柳太公也晓得自己这话头找得经不起推敲,脸上挂不住,搭讪着偏过头去咳嗽一声:“我也不过是白嘱咐你一句罢了,你们知道分寸,那自然再好也没有。可别像前二年那样,你在河边摆个摊,惹得人跑来我面前告状,说你太过喧嚣吵闹,我是真不好管!”
得了吧,当年那事,咱们彼此心知肚明,根本就是子虚乌有。您那时不分青红皂白也就罢了,这会子竟还好意思旧话重提?
花小麦不耐烦再与他掰扯下去,抿唇笑了笑:“您还有事吗?若没旁的吩咐。我就先回去了,那边工地上得时不时去瞧瞧,且也该预备着中午的买卖了,您……”
“你莫慌走。”她还没说完,柳太公就等不得地打断了她的话,转头朝番椒地里瞅一眼,拿下巴点了点,“你这番椒……是快熟了吧?”
“是,至多还有一个月。”花小麦点了点头,心中立时犯起了嘀咕。
莫非……兜了这么大圈子。实则却是为了这个?
“唔。挺好。挺好。”柳太公有型有款地点点头,“我瞧着,你这番椒今年收成应是不错,足足两亩。你家里,肯定用不完吧?”

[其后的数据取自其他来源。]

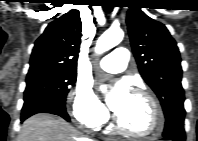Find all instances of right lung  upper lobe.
Segmentation results:
<instances>
[{
	"label": "right lung upper lobe",
	"mask_w": 198,
	"mask_h": 141,
	"mask_svg": "<svg viewBox=\"0 0 198 141\" xmlns=\"http://www.w3.org/2000/svg\"><path fill=\"white\" fill-rule=\"evenodd\" d=\"M81 27L78 10H70L51 22L35 42L29 72L41 70L76 72Z\"/></svg>",
	"instance_id": "1"
}]
</instances>
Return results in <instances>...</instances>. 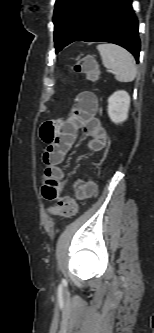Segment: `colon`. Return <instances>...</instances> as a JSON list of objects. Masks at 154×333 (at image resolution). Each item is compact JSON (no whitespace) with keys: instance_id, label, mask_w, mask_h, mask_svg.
<instances>
[{"instance_id":"obj_1","label":"colon","mask_w":154,"mask_h":333,"mask_svg":"<svg viewBox=\"0 0 154 333\" xmlns=\"http://www.w3.org/2000/svg\"><path fill=\"white\" fill-rule=\"evenodd\" d=\"M72 70L76 73H83L89 79L96 80L98 77V69L96 61L93 57L87 56L77 61ZM86 183L85 179H79L74 184V189L77 191L81 189ZM77 202L72 196H65L58 200L55 206L50 207L49 211L53 215L71 217L77 213Z\"/></svg>"}]
</instances>
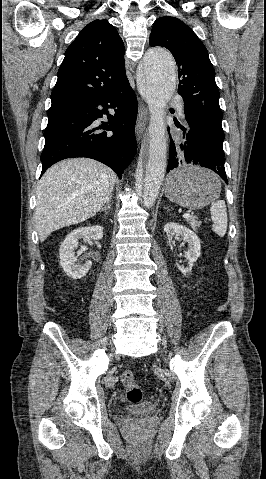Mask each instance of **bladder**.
<instances>
[{"label": "bladder", "instance_id": "bladder-1", "mask_svg": "<svg viewBox=\"0 0 266 479\" xmlns=\"http://www.w3.org/2000/svg\"><path fill=\"white\" fill-rule=\"evenodd\" d=\"M124 412L132 416H151L156 412V405L151 402L131 403L124 407Z\"/></svg>", "mask_w": 266, "mask_h": 479}]
</instances>
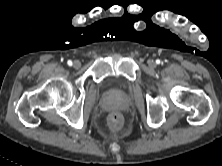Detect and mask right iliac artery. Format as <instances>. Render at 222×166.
I'll return each instance as SVG.
<instances>
[{"label":"right iliac artery","instance_id":"right-iliac-artery-1","mask_svg":"<svg viewBox=\"0 0 222 166\" xmlns=\"http://www.w3.org/2000/svg\"><path fill=\"white\" fill-rule=\"evenodd\" d=\"M67 64H68L69 66H71V65H72V61H71V60H68Z\"/></svg>","mask_w":222,"mask_h":166}]
</instances>
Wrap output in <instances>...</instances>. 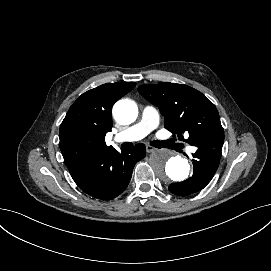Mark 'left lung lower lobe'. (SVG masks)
<instances>
[{
	"label": "left lung lower lobe",
	"instance_id": "left-lung-lower-lobe-1",
	"mask_svg": "<svg viewBox=\"0 0 271 271\" xmlns=\"http://www.w3.org/2000/svg\"><path fill=\"white\" fill-rule=\"evenodd\" d=\"M197 151L193 154L194 173L184 182L172 183L169 191L175 195L188 196L203 189L214 176L221 155L211 153L206 148L197 146Z\"/></svg>",
	"mask_w": 271,
	"mask_h": 271
}]
</instances>
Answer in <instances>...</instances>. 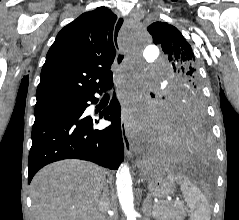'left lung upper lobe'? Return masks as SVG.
Returning <instances> with one entry per match:
<instances>
[{
  "label": "left lung upper lobe",
  "instance_id": "5c2ea615",
  "mask_svg": "<svg viewBox=\"0 0 239 220\" xmlns=\"http://www.w3.org/2000/svg\"><path fill=\"white\" fill-rule=\"evenodd\" d=\"M147 30L153 42L162 47L178 75L169 87V105L172 112H187L195 108L204 110L201 81L190 44L180 31L166 22H155Z\"/></svg>",
  "mask_w": 239,
  "mask_h": 220
}]
</instances>
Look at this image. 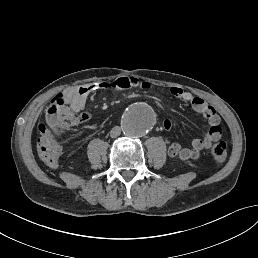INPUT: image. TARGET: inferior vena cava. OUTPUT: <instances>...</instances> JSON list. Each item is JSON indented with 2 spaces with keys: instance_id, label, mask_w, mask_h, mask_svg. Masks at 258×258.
I'll return each mask as SVG.
<instances>
[{
  "instance_id": "602c4592",
  "label": "inferior vena cava",
  "mask_w": 258,
  "mask_h": 258,
  "mask_svg": "<svg viewBox=\"0 0 258 258\" xmlns=\"http://www.w3.org/2000/svg\"><path fill=\"white\" fill-rule=\"evenodd\" d=\"M121 134V127L119 126H115L112 128V130L110 131V136L112 138H116Z\"/></svg>"
}]
</instances>
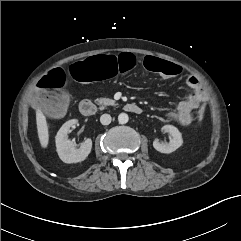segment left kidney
<instances>
[{"label":"left kidney","mask_w":241,"mask_h":241,"mask_svg":"<svg viewBox=\"0 0 241 241\" xmlns=\"http://www.w3.org/2000/svg\"><path fill=\"white\" fill-rule=\"evenodd\" d=\"M162 130L164 132L169 133L172 138L170 139L169 143H163L160 142L158 139H155L153 141V147L161 152V153H172L174 152L176 149H178L182 144H183V139H182V134L180 133V131L173 125H164L162 127Z\"/></svg>","instance_id":"5707ae66"}]
</instances>
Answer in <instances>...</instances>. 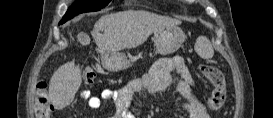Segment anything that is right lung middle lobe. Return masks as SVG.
<instances>
[{
	"mask_svg": "<svg viewBox=\"0 0 273 118\" xmlns=\"http://www.w3.org/2000/svg\"><path fill=\"white\" fill-rule=\"evenodd\" d=\"M110 1L111 0H76L68 9L62 20H64L65 23L78 14L99 11L106 7Z\"/></svg>",
	"mask_w": 273,
	"mask_h": 118,
	"instance_id": "1",
	"label": "right lung middle lobe"
}]
</instances>
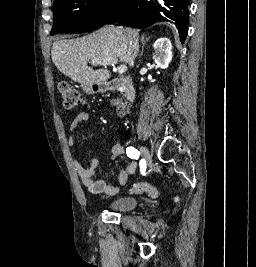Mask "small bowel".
Masks as SVG:
<instances>
[{
  "mask_svg": "<svg viewBox=\"0 0 256 267\" xmlns=\"http://www.w3.org/2000/svg\"><path fill=\"white\" fill-rule=\"evenodd\" d=\"M89 119V115L86 111H80L71 121L70 130L72 132L76 131L78 126ZM70 147L75 145V138L70 136L67 140ZM124 152L123 146L116 144L111 149V160H115L120 157ZM88 167L85 168L78 160L73 161V167L78 174L83 186L91 194H103L104 197L113 196L118 193L121 186H124L130 175L134 174L138 167L137 160L133 159L124 168L120 169L118 172L113 171L118 179L119 186L112 183L106 182L104 180L95 179V175L100 167V163L97 159H89Z\"/></svg>",
  "mask_w": 256,
  "mask_h": 267,
  "instance_id": "1",
  "label": "small bowel"
}]
</instances>
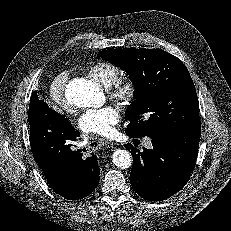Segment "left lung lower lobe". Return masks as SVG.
Here are the masks:
<instances>
[{"label":"left lung lower lobe","instance_id":"left-lung-lower-lobe-1","mask_svg":"<svg viewBox=\"0 0 231 231\" xmlns=\"http://www.w3.org/2000/svg\"><path fill=\"white\" fill-rule=\"evenodd\" d=\"M200 133L195 130L175 136H149L153 148H143L142 153L131 144L125 145L133 156L130 181L134 191L150 201H161L180 191L195 166Z\"/></svg>","mask_w":231,"mask_h":231}]
</instances>
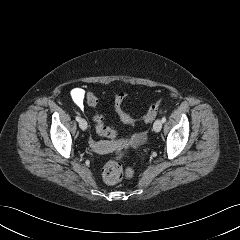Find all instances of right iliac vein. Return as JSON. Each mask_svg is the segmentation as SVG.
I'll list each match as a JSON object with an SVG mask.
<instances>
[{"label": "right iliac vein", "instance_id": "obj_1", "mask_svg": "<svg viewBox=\"0 0 240 240\" xmlns=\"http://www.w3.org/2000/svg\"><path fill=\"white\" fill-rule=\"evenodd\" d=\"M79 127L82 129V130H86L87 129V122L85 119H80L79 121Z\"/></svg>", "mask_w": 240, "mask_h": 240}]
</instances>
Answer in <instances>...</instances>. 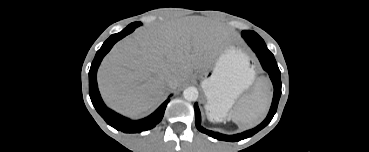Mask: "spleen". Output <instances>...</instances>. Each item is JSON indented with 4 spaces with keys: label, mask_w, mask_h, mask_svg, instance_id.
<instances>
[{
    "label": "spleen",
    "mask_w": 369,
    "mask_h": 152,
    "mask_svg": "<svg viewBox=\"0 0 369 152\" xmlns=\"http://www.w3.org/2000/svg\"><path fill=\"white\" fill-rule=\"evenodd\" d=\"M270 102L271 92L259 85L251 94L242 98L229 115L237 125L253 127L264 118Z\"/></svg>",
    "instance_id": "spleen-1"
}]
</instances>
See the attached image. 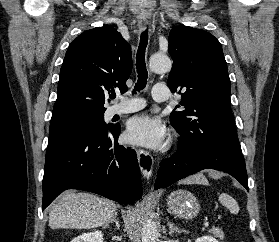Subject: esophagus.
Here are the masks:
<instances>
[{
	"instance_id": "obj_1",
	"label": "esophagus",
	"mask_w": 279,
	"mask_h": 242,
	"mask_svg": "<svg viewBox=\"0 0 279 242\" xmlns=\"http://www.w3.org/2000/svg\"><path fill=\"white\" fill-rule=\"evenodd\" d=\"M147 25H148V21H140L139 29L144 30L147 27ZM137 158L143 177L149 180L150 177L152 176V171H153V157L148 151L143 149H138Z\"/></svg>"
}]
</instances>
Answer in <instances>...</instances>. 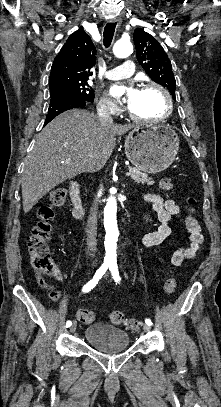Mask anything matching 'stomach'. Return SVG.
Listing matches in <instances>:
<instances>
[{"mask_svg": "<svg viewBox=\"0 0 221 407\" xmlns=\"http://www.w3.org/2000/svg\"><path fill=\"white\" fill-rule=\"evenodd\" d=\"M125 154L139 170L156 174L167 169L179 150V138L169 125L136 126L126 137Z\"/></svg>", "mask_w": 221, "mask_h": 407, "instance_id": "0dacf381", "label": "stomach"}]
</instances>
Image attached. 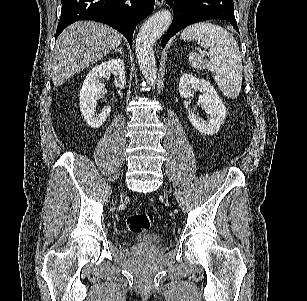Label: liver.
<instances>
[{
	"label": "liver",
	"mask_w": 307,
	"mask_h": 301,
	"mask_svg": "<svg viewBox=\"0 0 307 301\" xmlns=\"http://www.w3.org/2000/svg\"><path fill=\"white\" fill-rule=\"evenodd\" d=\"M123 34L108 24L78 20L59 34L51 56V78L61 86L68 78L97 62L121 44Z\"/></svg>",
	"instance_id": "liver-1"
}]
</instances>
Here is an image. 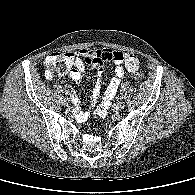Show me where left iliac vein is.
Returning <instances> with one entry per match:
<instances>
[{"label": "left iliac vein", "mask_w": 195, "mask_h": 195, "mask_svg": "<svg viewBox=\"0 0 195 195\" xmlns=\"http://www.w3.org/2000/svg\"><path fill=\"white\" fill-rule=\"evenodd\" d=\"M124 107H125V103H124V101H122V100L118 101V102L115 104V109H116V110L123 109Z\"/></svg>", "instance_id": "obj_1"}]
</instances>
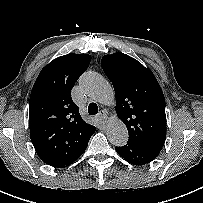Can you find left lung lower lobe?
Segmentation results:
<instances>
[{
    "mask_svg": "<svg viewBox=\"0 0 203 203\" xmlns=\"http://www.w3.org/2000/svg\"><path fill=\"white\" fill-rule=\"evenodd\" d=\"M117 153L133 165H144L153 161L160 152L128 140L122 147H115Z\"/></svg>",
    "mask_w": 203,
    "mask_h": 203,
    "instance_id": "left-lung-lower-lobe-1",
    "label": "left lung lower lobe"
}]
</instances>
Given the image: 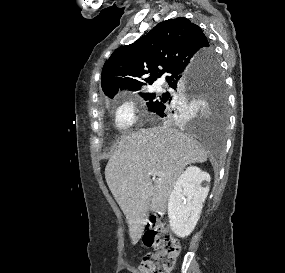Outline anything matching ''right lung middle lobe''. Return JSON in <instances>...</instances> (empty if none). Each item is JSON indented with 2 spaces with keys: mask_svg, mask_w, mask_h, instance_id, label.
Wrapping results in <instances>:
<instances>
[{
  "mask_svg": "<svg viewBox=\"0 0 285 273\" xmlns=\"http://www.w3.org/2000/svg\"><path fill=\"white\" fill-rule=\"evenodd\" d=\"M207 59V67L199 77L194 79V85L183 91L177 89L180 92L178 95L169 93L161 96L150 93L141 94L144 100H148V110L154 112L160 104H165L166 113L171 120H174L181 115L184 106L190 105L194 99L206 100L218 110V127L223 132L227 124L225 82L214 51L208 55Z\"/></svg>",
  "mask_w": 285,
  "mask_h": 273,
  "instance_id": "obj_1",
  "label": "right lung middle lobe"
}]
</instances>
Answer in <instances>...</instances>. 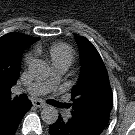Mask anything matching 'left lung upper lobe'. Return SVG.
Returning a JSON list of instances; mask_svg holds the SVG:
<instances>
[{"label": "left lung upper lobe", "mask_w": 135, "mask_h": 135, "mask_svg": "<svg viewBox=\"0 0 135 135\" xmlns=\"http://www.w3.org/2000/svg\"><path fill=\"white\" fill-rule=\"evenodd\" d=\"M75 39L82 65L78 84L72 89V118L103 130L113 103L107 70L90 41L81 36H75Z\"/></svg>", "instance_id": "1"}]
</instances>
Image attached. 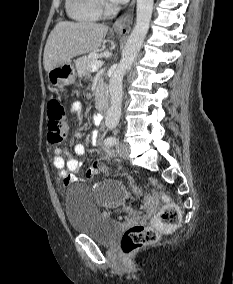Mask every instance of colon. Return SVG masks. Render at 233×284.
I'll return each mask as SVG.
<instances>
[{"label":"colon","mask_w":233,"mask_h":284,"mask_svg":"<svg viewBox=\"0 0 233 284\" xmlns=\"http://www.w3.org/2000/svg\"><path fill=\"white\" fill-rule=\"evenodd\" d=\"M66 135L65 111L58 99H51L47 106V136L51 144L60 143ZM164 205L155 218V226L134 225L127 229L121 239V249L125 255H131L145 245L156 242L159 231L175 228L180 222V211L166 195ZM154 198L145 196L144 208H154Z\"/></svg>","instance_id":"1"}]
</instances>
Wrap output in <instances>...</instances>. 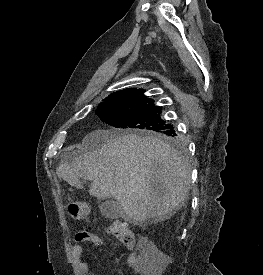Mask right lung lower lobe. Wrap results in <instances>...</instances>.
<instances>
[{
	"instance_id": "right-lung-lower-lobe-1",
	"label": "right lung lower lobe",
	"mask_w": 263,
	"mask_h": 275,
	"mask_svg": "<svg viewBox=\"0 0 263 275\" xmlns=\"http://www.w3.org/2000/svg\"><path fill=\"white\" fill-rule=\"evenodd\" d=\"M165 132H166V133H171V134H173V135H176V133H175V131H174L173 127H172V128L167 129Z\"/></svg>"
}]
</instances>
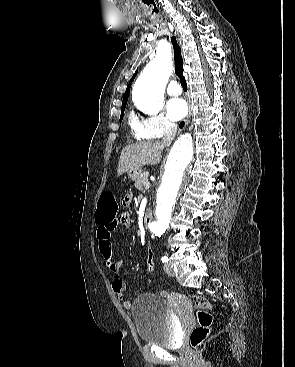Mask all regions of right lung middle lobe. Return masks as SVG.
Listing matches in <instances>:
<instances>
[{"instance_id": "right-lung-middle-lobe-1", "label": "right lung middle lobe", "mask_w": 295, "mask_h": 367, "mask_svg": "<svg viewBox=\"0 0 295 367\" xmlns=\"http://www.w3.org/2000/svg\"><path fill=\"white\" fill-rule=\"evenodd\" d=\"M125 107H126V104H125V105H122L120 122H121V118H122V116H123V113H124Z\"/></svg>"}]
</instances>
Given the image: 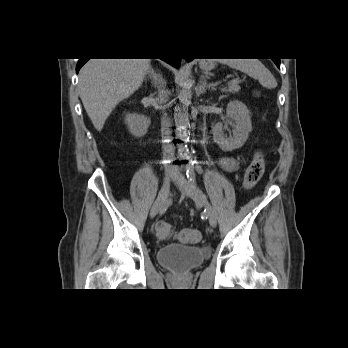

一句话掰成三瓣儿来说,若搁在平常,花小麦老早就耐不住,登时就给他顶回去。但现下,一来柳太公是长辈,不好驳他的面子,二来,她也是真想瞧瞧。这老头究竟还能拿乔作势到何等地步,干脆也不急了,顺着他的话往下说:“我家里肯定用不完,不过,我那儿不是还有一间酱园子吗?若卯起来使。也剩不下多少,我自个儿还得留一些做种呢。”
“呀,你就没想过拿些种子来卖给村里人?”柳太公终于按捺不住,拿拐杖使劲跺跺地,“也是去年你那小饭馆儿开张的时候,我才晓得这番椒的滋味竟是极鲜辣,却还有好多人不知它的好处,更不会拿它做菜吃,等你那园子盖起来,城里来吃饭的人多了,尝过之后肯定都喜欢!这玩意现下在咱们芙泽县这地界,即便是捧着银子也难买,若村里人都种上一些,肯定能挣钱嘛!”
果然是为了这个。
花小麦微微翘了一下嘴角,仿佛很苦恼地拧拧眉心:“这事……不瞒您老说,我还真想过,可谁知道村里人愿不愿意买啊……”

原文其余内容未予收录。